Edit: Of course, Family Guy did an episode about this so he probably made it up.

2nd Edit: I think it was called Color Guard now that I've thought a bit longer. Much like the Family Guy episode, it was home to the girls too fat or ugly to be cheerleaders but were capable of twirling a baton/flag.
Yeah that's color guard. More importantly there is no reason for them to be tackled by a player. If I remember correctly they'd do their thing between innings and leave. They were never by the field unless they were performing.
 
This was one day's worth of messages? Oh GodBearJesus. And I recall someone mentioning that he didn't message Catie back for three weeks after her initial contact.

I see what you mean about him sending so many messages that it overran her plan.

Also love the assurances about how guys that look at a girl's chest while taking to them is just terrible and that his eyes would be on hers. Oh, but we know the truth there. His eyes practically fall out of his head onto boobies when the person attached to them talks to him.

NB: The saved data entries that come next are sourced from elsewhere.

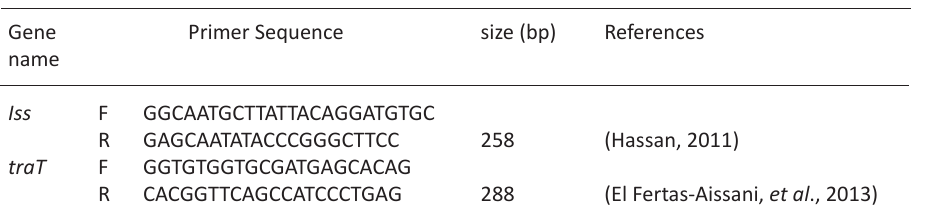
Table 1. The size and sequences of primers used in current study Gene Primer Sequence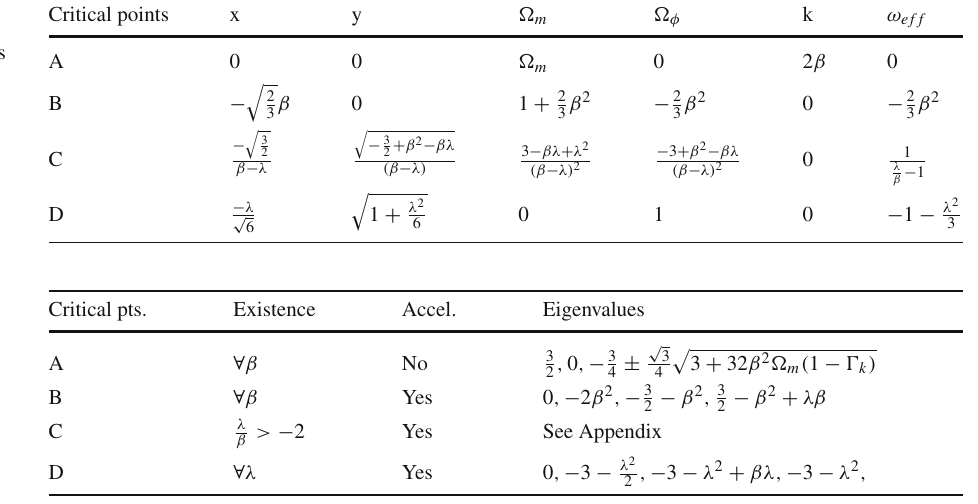
Critical points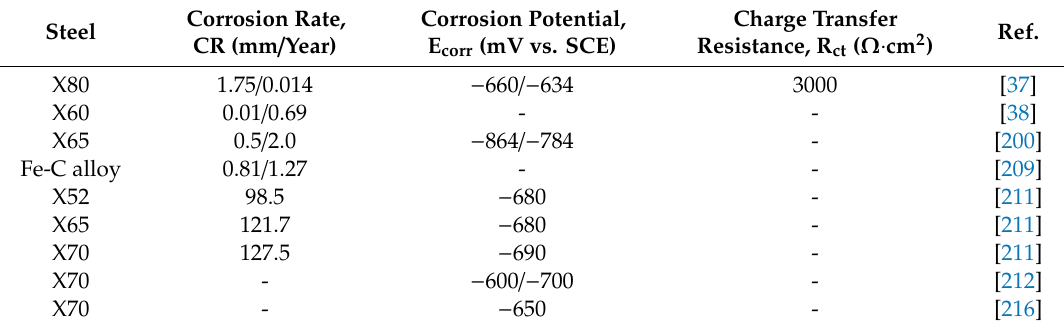
Table 10. Reviewed electrochemical properties for internal corrosion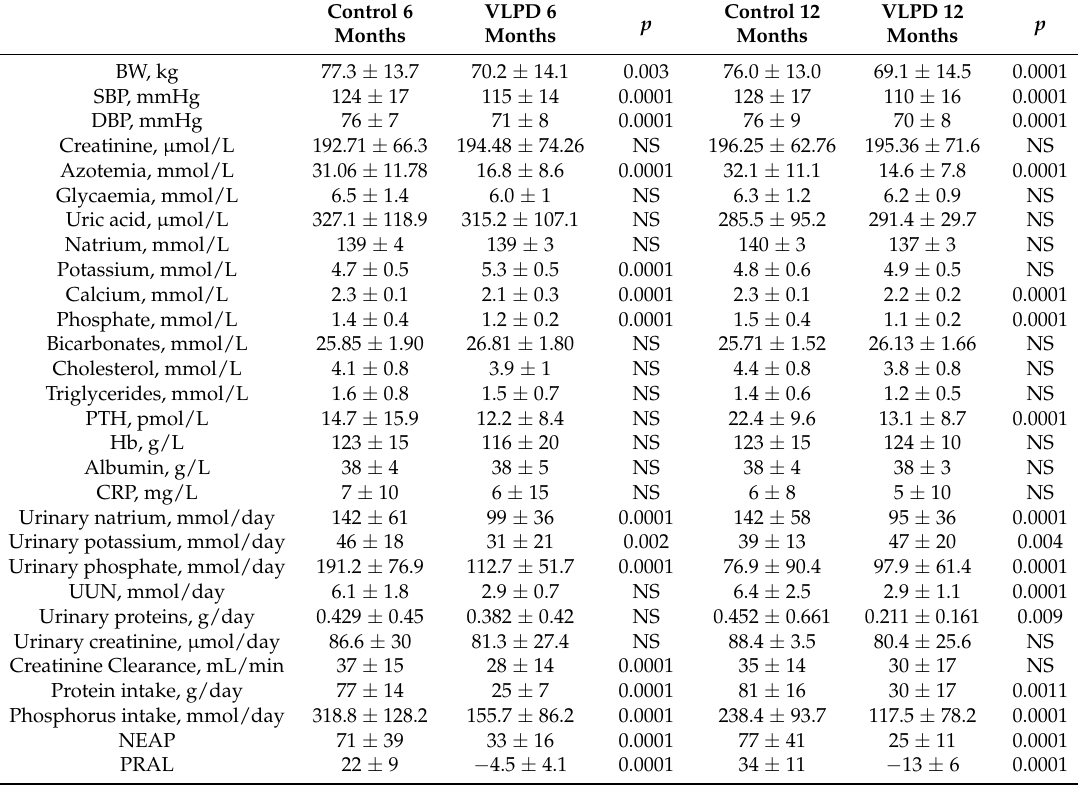
Table 3. Data at 6 and 12 months in control group and VLPD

What a big creepy liar he is! Sorry, had a guy with these habits in my past too.
 
The comments about dreaming about being in a McDonald's commercial are incredibly hilarious and sad. At least he learned what "biological clock" actually meant at some point.
 
[4:28:23 AM] Chris: Another thing about Barbara Anne, she enjoys shows like "Storage Wars"

This surprises me. You'd think Barb would consider a show about dismantling giant hoards a tragedy.

EDIT: Whoops, confused Storage Wars with Hoarders because I'm autistic. This actually makes perfect sense!

Yeah. She would happily dismantle the hoards of others so she could add them to her own!
 
I have just learned from my mother that she worked volunteer at the library in her High School. It shows how I tend to feel attracted to the bookworm types.

How often has Chris mentioned his Oedipus Complex?